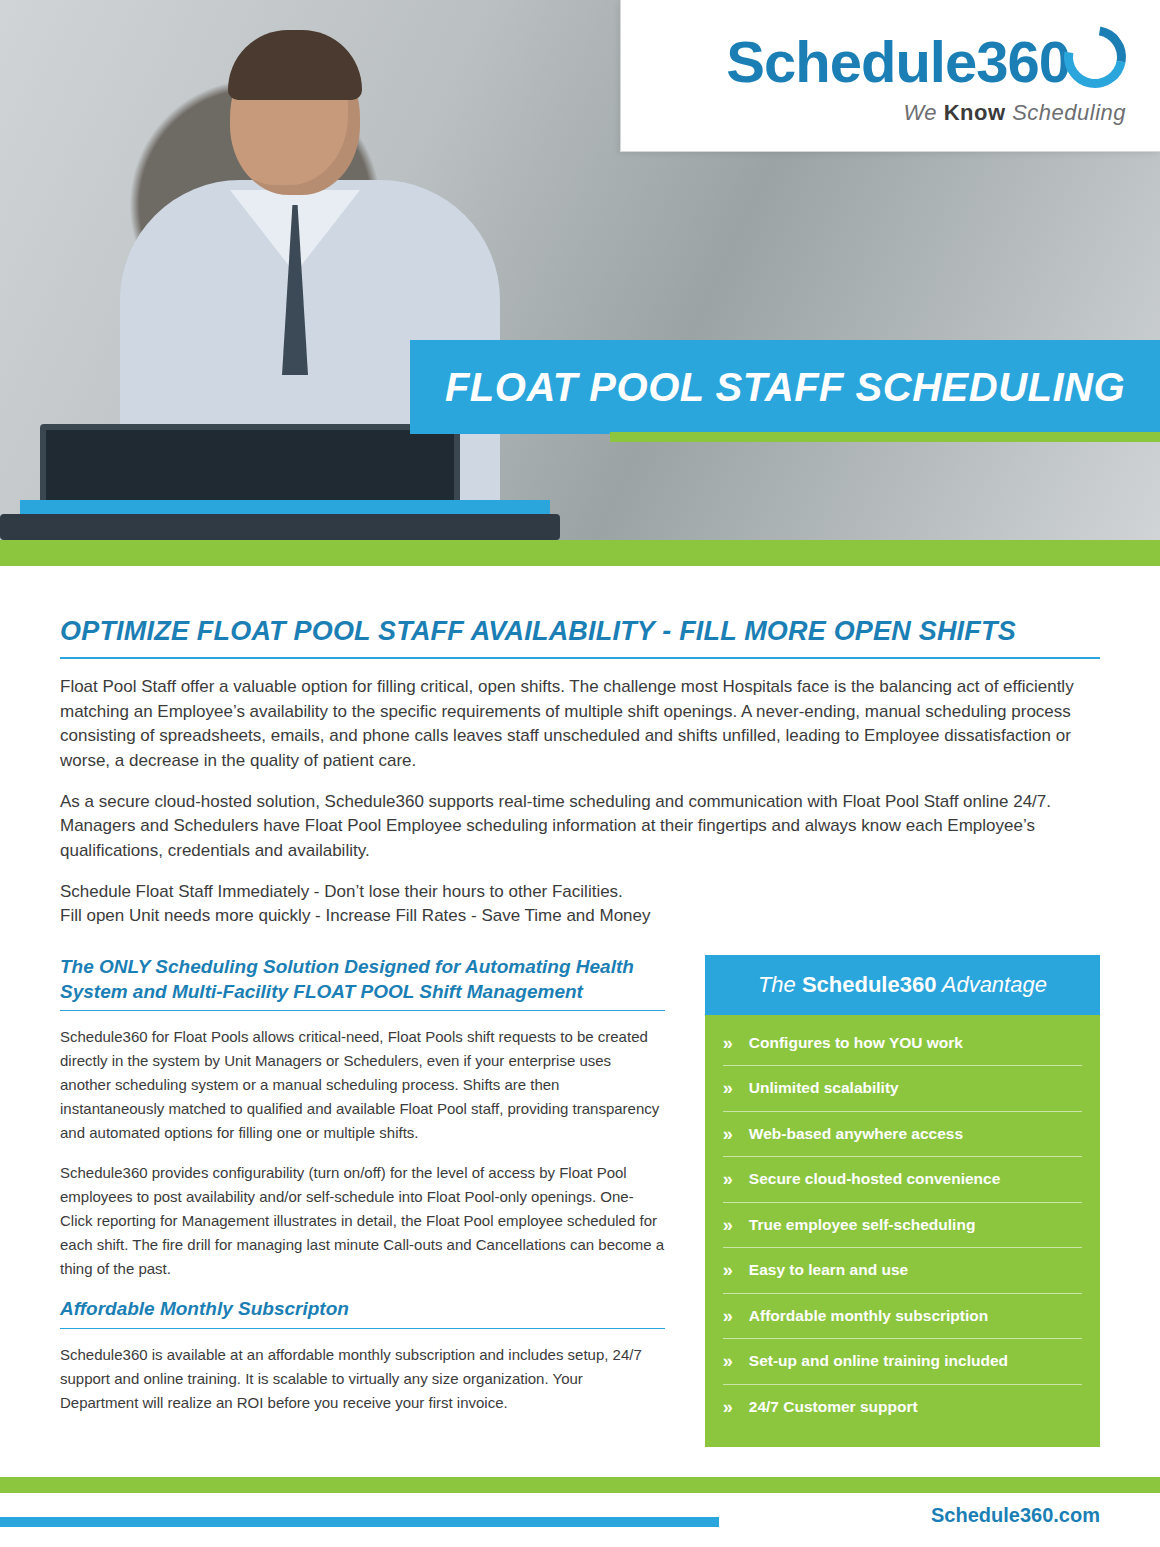Schedule360
We Know Scheduling
FLOAT POOL STAFF SCHEDULING
OPTIMIZE FLOAT POOL STAFF AVAILABILITY - FILL MORE OPEN SHIFTS
Float Pool Staff offer a valuable option for filling critical, open shifts. The challenge most Hospitals face is the balancing act of efficiently matching an Employee’s availability to the specific requirements of multiple shift openings. A never-ending, manual scheduling process consisting of spreadsheets, emails, and phone calls leaves staff unscheduled and shifts unfilled, leading to Employee dissatisfaction or worse, a decrease in the quality of patient care.
As a secure cloud-hosted solution, Schedule360 supports real-time scheduling and communication with Float Pool Staff online 24/7. Managers and Schedulers have Float Pool Employee scheduling information at their fingertips and always know each Employee’s qualifications, credentials and availability.
Schedule Float Staff Immediately - Don’t lose their hours to other Facilities.
Fill open Unit needs more quickly - Increase Fill Rates - Save Time and Money
The ONLY Scheduling Solution Designed for Automating Health System and Multi-Facility FLOAT POOL Shift Management
Schedule360 for Float Pools allows critical-need, Float Pools shift requests to be created directly in the system by Unit Managers or Schedulers, even if your enterprise uses another scheduling system or a manual scheduling process. Shifts are then instantaneously matched to qualified and available Float Pool staff, providing transparency and automated options for filling one or multiple shifts.
Schedule360 provides configurability (turn on/off) for the level of access by Float Pool employees to post availability and/or self-schedule into Float Pool-only openings. One-Click reporting for Management illustrates in detail, the Float Pool employee scheduled for each shift. The fire drill for managing last minute Call-outs and Cancellations can become a thing of the past.
Affordable Monthly Subscripton
Schedule360 is available at an affordable monthly subscription and includes setup, 24/7 support and online training. It is scalable to virtually any size organization. Your Department will realize an ROI before you receive your first invoice.
The Schedule360 Advantage
Configures to how YOU work
Unlimited scalability
Web-based anywhere access
Secure cloud-hosted convenience
True employee self-scheduling
Easy to learn and use
Affordable monthly subscription
Set-up and online training included
24/7 Customer support
Schedule360.com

_ _ _ _ _

> _Work item_:
What is needed is a verbatim copy of the entries, leaving out any pictures.

> _Written response_:
Schedule360
We Know Scheduling
FLOAT POOL STAFF SCHEDULING
OPTIMIZE FLOAT POOL STAFF AVAILABILITY - FILL MORE OPEN SHIFTS
Float Pool Staff offer a valuable option for filling critical, open shifts. The challenge most Hospitals face is the balancing act of efficiently matching an Employee’s availability to the specific requirements of multiple shift openings. A never-ending, manual scheduling process consisting of spreadsheets, emails, and phone calls leaves staff unscheduled and shifts unfilled, leading to Employee dissatisfaction or worse, a decrease in the quality of patient care.
As a secure cloud-hosted solution, Schedule360 supports real-time scheduling and communication with Float Pool Staff online 24/7. Managers and Schedulers have Float Pool Employee scheduling information at their fingertips and always know each Employee’s qualifications, credentials and availability.
Schedule Float Staff Immediately - Don’t lose their hours to other Facilities.
Fill open Unit needs more quickly - Increase Fill Rates - Save Time and Money
The ONLY Scheduling Solution Designed for Automating Health System and Multi-Facility FLOAT POOL Shift Management
Schedule360 for Float Pools allows critical-need, Float Pools shift requests to be created directly in the system by Unit Managers or Schedulers, even if your enterprise uses another scheduling system or a manual scheduling process. Shifts are then instantaneously matched to qualified and available Float Pool staff, providing transparency and automated options for filling one or multiple shifts.
Schedule360 provides configurability (turn on/off) for the level of access by Float Pool employees to post availability and/or self-schedule into Float Pool-only openings. One-Click reporting for Management illustrates in detail, the Float Pool employee scheduled for each shift. The fire drill for managing last minute Call-outs and Cancellations can become a thing of the past.
Affordable Monthly Subscripton
Schedule360 is available at an affordable monthly subscription and includes setup, 24/7 support and online training. It is scalable to virtually any size organization. Your Department will realize an ROI before you receive your first invoice.
The Schedule360 Advantage
Configures to how YOU work
Unlimited scalability
Web-based anywhere access
Secure cloud-hosted convenience
True employee self-scheduling
Easy to learn and use
Affordable monthly subscription
Set-up and online training included
24/7 Customer support
Schedule360.com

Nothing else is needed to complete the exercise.